How much plainer can the district's residents tell you: We can't afford it. And we can't count on maybe reimbursement money to pay for it. The tax base isn't there: 20 percent are seniors, 8 percent are unemployed, maybe 4 percent are affluent, but the remainder and majority live payday to payday.

The number I'm interested in is ONE. This makes kids individuals and grows confidence and esteem. They are not cookie-cutter molds on assembly lines.

Our product is people's lives. The payoff is down the line 20 years when they mature and aren't afraid to stand up for themselves.

I've been told they'll adjust to a big school life, but will they adjust to not being individuals? This is what small-town districts with four schools give them.

Therefore, when they advance to upper grades, the seed has been planted that they are a face, not a number, and they are someone special. We can name wings of the center after the four schools, but does that really give them the individuality four schools gave them?

Maybe it doesn't take a village, but it does take four small villages to make a district.

Mr. Cleaver gave a presentation to clarify various points. The only thing it clarified to me was that anyone who had concerns about a building plan was tried to be discredited for opposition and concerns.

No questions were really answered, and some facts given weren't accurate. He even talked about a 60-year-old boiler in the middle school. Sorry, but the building is not even that old!

All we want is our opinions heard and taken into account so the buildings are properly fixed or built. It seems to me that for whatever reasons, some are trying to rush this plan through. What is the hurry about? Let's make an educated decision on the project.
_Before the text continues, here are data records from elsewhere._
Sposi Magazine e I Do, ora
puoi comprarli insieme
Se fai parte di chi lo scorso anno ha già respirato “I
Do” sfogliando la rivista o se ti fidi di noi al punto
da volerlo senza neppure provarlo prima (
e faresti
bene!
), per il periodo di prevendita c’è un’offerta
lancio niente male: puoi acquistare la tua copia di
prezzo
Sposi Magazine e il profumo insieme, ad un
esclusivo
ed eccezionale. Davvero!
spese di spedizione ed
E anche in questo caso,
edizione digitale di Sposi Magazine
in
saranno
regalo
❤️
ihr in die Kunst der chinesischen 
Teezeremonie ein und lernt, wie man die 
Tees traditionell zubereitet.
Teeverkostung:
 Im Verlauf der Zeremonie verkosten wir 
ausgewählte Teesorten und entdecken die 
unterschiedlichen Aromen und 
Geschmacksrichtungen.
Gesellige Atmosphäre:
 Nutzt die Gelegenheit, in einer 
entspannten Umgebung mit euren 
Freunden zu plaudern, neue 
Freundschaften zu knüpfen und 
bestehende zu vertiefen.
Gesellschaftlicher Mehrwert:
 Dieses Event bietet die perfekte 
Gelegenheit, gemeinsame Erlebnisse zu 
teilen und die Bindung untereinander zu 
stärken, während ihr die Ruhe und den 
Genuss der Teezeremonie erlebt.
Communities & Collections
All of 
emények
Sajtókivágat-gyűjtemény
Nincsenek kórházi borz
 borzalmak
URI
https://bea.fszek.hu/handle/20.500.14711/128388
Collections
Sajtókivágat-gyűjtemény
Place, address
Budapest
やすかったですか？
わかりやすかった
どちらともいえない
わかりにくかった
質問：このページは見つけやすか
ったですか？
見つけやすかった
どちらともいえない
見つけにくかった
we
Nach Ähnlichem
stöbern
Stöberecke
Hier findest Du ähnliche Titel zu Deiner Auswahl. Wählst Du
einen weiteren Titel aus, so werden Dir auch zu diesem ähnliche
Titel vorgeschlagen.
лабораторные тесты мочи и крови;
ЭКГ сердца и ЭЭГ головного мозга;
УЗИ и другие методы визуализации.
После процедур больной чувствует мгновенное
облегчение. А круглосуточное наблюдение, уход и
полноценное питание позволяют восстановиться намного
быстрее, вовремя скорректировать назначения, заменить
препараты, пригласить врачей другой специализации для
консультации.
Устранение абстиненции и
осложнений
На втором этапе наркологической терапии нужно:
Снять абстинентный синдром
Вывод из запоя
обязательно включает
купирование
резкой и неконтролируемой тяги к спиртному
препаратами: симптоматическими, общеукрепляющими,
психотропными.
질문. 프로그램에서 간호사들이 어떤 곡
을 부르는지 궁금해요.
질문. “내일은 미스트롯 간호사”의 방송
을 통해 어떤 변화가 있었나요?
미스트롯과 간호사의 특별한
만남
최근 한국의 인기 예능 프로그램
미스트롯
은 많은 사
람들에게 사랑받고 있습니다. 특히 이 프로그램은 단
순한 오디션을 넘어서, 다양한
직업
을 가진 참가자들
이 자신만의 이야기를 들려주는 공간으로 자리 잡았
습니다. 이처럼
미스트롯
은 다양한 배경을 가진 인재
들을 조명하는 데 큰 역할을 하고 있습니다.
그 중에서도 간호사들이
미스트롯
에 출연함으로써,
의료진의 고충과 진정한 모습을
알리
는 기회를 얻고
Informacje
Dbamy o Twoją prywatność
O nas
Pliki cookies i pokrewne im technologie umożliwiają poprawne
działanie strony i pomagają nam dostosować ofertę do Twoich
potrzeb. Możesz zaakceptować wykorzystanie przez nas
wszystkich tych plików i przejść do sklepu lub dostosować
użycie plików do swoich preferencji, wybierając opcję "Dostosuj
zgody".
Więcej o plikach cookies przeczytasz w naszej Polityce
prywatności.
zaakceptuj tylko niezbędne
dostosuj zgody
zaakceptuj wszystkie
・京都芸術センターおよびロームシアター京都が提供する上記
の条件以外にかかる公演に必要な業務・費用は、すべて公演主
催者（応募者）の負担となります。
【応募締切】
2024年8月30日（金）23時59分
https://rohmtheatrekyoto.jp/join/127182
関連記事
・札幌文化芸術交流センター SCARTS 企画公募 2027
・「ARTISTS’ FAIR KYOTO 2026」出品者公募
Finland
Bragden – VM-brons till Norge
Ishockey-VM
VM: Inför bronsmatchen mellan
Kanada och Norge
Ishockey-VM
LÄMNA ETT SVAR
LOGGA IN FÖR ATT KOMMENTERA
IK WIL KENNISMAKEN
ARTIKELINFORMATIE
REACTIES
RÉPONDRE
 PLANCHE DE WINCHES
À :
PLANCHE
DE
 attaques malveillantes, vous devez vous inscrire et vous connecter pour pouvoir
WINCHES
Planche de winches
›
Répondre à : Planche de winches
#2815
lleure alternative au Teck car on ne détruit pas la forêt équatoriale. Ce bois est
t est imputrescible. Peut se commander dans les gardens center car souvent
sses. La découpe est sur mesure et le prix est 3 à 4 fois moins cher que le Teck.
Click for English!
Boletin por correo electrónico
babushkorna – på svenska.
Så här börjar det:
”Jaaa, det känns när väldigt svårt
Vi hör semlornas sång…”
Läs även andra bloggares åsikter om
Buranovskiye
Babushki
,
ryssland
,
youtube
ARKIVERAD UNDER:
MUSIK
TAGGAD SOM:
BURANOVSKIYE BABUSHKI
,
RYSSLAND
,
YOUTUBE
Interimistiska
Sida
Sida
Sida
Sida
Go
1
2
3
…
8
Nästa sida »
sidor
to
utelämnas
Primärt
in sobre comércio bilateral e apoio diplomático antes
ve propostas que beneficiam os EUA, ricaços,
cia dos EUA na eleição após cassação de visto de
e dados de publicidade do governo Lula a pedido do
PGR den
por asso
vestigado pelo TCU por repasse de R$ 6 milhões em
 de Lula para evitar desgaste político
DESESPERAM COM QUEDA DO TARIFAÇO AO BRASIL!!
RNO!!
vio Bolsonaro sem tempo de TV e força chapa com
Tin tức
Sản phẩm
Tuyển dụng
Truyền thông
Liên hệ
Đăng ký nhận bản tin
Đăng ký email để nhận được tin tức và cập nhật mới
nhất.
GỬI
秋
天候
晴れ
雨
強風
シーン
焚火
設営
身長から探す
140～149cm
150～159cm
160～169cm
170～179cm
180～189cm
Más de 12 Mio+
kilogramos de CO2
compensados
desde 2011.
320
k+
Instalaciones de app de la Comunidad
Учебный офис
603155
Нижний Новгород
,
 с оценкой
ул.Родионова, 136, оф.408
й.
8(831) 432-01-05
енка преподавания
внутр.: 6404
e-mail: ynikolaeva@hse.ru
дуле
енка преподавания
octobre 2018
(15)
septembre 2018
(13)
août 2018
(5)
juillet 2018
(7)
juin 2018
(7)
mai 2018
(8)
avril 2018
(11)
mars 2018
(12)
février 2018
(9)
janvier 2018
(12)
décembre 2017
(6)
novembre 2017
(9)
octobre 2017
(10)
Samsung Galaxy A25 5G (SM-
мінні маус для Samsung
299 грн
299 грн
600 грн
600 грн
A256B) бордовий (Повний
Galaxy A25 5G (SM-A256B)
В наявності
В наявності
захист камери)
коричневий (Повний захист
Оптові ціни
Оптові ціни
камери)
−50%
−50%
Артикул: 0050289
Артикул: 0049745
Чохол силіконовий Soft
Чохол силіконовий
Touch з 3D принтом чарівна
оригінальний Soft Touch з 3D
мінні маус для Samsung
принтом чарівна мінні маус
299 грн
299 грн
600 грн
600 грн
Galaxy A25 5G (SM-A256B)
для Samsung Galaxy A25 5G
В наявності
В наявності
Our board president said "smaller attendance at meeting might be good thing." Don't interpret this as confidence in the board. All through the district, people are disgusted and feel we have no say.

Only one person has told me they are for the new school. People keep telling me we can't afford it and this is wrong.

Please, board, heed the residents' wishes and remember you represent our will, not your own desires. And residents, please do your part; come to meetings and learn the facts for yourself.

Lastly, as delicately as I can say it and with all due respect to our superintendent, the people in the district are paying this bill. It's harder to incur a debt when it is your own money at stake.